- **Extract**:
>>>>>

Saturday, May 21, 2011

Health Reform Assumptions and Realities

Most of our assumptions have outlived their uselessness.

Marshall McLuhan (1911-1980), The Media is the Message

May 21, 2011 -When the Patient Protection and Affordability Act passed in March 2010, the legislation the new law, it was assumed, would,

• save $500 billion over ten years by curbing waste, fraud, and abuse and would change the way physicians were paid;

• cut physician payments by 21%;

• “protect” patients from health plan “abuses;”

• make health care more “affordable;”

• Be patterned after the successes of the Massachusetts universal health plan, which was then four years old.

How useful, or useless, are these original assumptions? It depends on who you ask.
If you ask the New York Times, the Massachusetts plan has been a success.

In a May 21, editorial, The Times asserts.

Despite all of the bashing by conservative commentators and politicians — and the predictions of doom for national health care reform — the program he (Governor Romney) signed into law as governor has been a success. The real lesson from Massachusetts is that health care reform can work, and the national law should work as well or even better.

Since reform was enacted, the state has achieved its goal of providing near-universal coverage: 98 percent of all residents were insured last year. That has come with minimal fiscal strain. The Massachusetts Taxpayers Foundation, a nonpartisan fiscal monitoring group, estimated that the reforms cost the state $350 million in fiscal year 2010, a little more than 1 percent of the state budget.

<<<<<

- **Given records**:
>>>>>

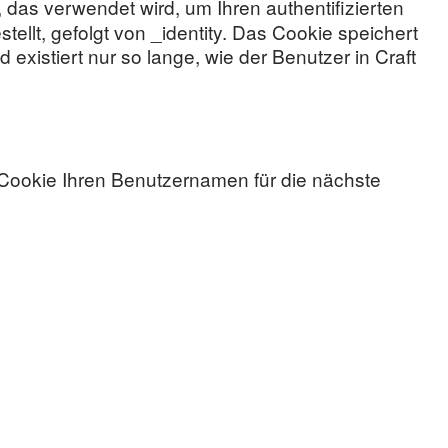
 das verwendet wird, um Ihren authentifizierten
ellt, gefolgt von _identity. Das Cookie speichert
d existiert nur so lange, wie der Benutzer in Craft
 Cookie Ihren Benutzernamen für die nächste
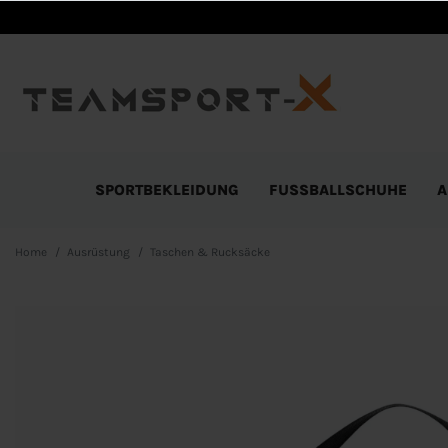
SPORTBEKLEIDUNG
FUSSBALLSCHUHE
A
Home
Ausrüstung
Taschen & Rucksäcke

<<<<<
>>>>>

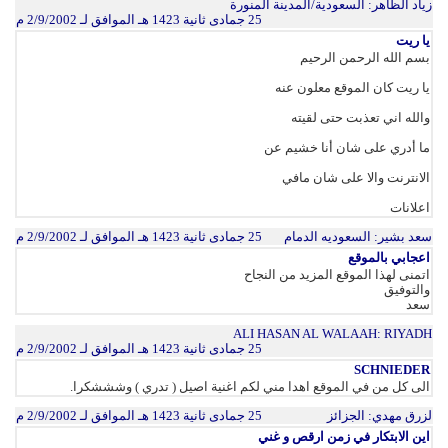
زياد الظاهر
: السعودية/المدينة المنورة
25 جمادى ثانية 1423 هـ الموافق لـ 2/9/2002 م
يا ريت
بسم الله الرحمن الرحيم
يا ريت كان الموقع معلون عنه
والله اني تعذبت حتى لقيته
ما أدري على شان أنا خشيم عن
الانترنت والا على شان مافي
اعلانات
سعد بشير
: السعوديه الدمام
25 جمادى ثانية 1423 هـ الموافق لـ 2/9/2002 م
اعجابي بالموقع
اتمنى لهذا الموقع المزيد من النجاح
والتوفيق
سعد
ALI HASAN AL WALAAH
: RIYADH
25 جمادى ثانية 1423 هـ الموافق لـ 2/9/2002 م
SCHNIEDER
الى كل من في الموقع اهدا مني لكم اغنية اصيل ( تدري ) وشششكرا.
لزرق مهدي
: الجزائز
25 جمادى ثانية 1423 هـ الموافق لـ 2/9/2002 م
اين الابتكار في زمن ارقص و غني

<<<<<

- **Exercise details**: Could you copy the health reform post word for word, beginning at the words "Despite all of" and stopping after "the state budget."? You won't need the listing.

- **The completed task**:
Despite all of the bashing by conservative commentators and politicians — and the predictions of doom for national health care reform — the program he (Governor Romney) signed into law as governor has been a success. The real lesson from Massachusetts is that health care reform can work, and the national law should work as well or even better.

Since reform was enacted, the state has achieved its goal of providing near-universal coverage: 98 percent of all residents were insured last year. That has come with minimal fiscal strain. The Massachusetts Taxpayers Foundation, a nonpartisan fiscal monitoring group, estimated that the reforms cost the state $350 million in fiscal year 2010, a little more than 1 percent of the state budget.